## TASK OBJECTIVE:
Copy out, word for word, every line of text in the records below, leaving out the pictures.
───── DATA SECTION ─────
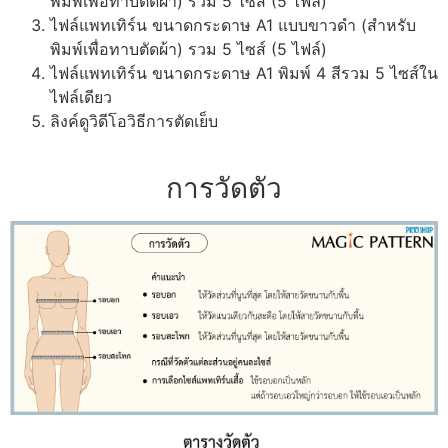
พิมพ์เพื่อทาบตัดผ้า) รวม 5 ไซส์ (5 ไฟล์)
ไฟล์แพทเทิร์น ขนาดกระดาษ A1 แบบขาวดำ (สำหรับ
พิมพ์เพื่อทาบตัดผ้า) รวม 5 ไซส์ (5 ไฟล์)
ไฟล์แพทเทิร์น ขนาดกระดาษ A1 พิมพ์ 4 สีรวม 5 ไซส์ใน
ไฟล์เดียว
ลิงค์ดูวิดีโอวิธีการตัดเย็บ
การวัดตัว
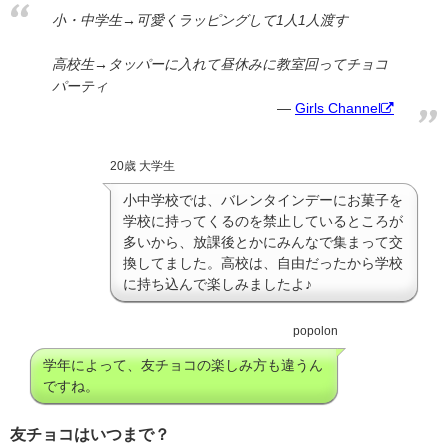
小・中学生→可愛くラッピングして1人1人渡す
高校生→タッパーに入れて昼休みに教室回ってチョコ
パーティ
Girls Channel
20歳 大学生
小中学校では、バレンタインデーにお菓子を
学校に持ってくるのを禁止しているところが
多いから、放課後とかにみんなで集まって交
換してました。高校は、自由だったから学校
に持ち込んで楽しみましたよ♪
popolon
学年によって、友チョコの楽しみ方も違うん
ですね。
友チョコはいつまで？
─────
## EXERCISE SOLUTION:
พิมพ์เพื่อทาบตัดผ้า) รวม 5 ไซส์ (5 ไฟล์)
ไฟล์แพทเทิร์น ขนาดกระดาษ A1 แบบขาวดำ (สำหรับ
พิมพ์เพื่อทาบตัดผ้า) รวม 5 ไซส์ (5 ไฟล์)
ไฟล์แพทเทิร์น ขนาดกระดาษ A1 พิมพ์ 4 สีรวม 5 ไซส์ใน
ไฟล์เดียว
ลิงค์ดูวิดีโอวิธีการตัดเย็บ
การวัดตัว
小・中学生→可愛くラッピングして1人1人渡す
高校生→タッパーに入れて昼休みに教室回ってチョコ
パーティ
Girls Channel
20歳 大学生
小中学校では、バレンタインデーにお菓子を
学校に持ってくるのを禁止しているところが
多いから、放課後とかにみんなで集まって交
換してました。高校は、自由だったから学校
に持ち込んで楽しみましたよ♪
popolon
学年によって、友チョコの楽しみ方も違うん
ですね。
友チョコはいつまで？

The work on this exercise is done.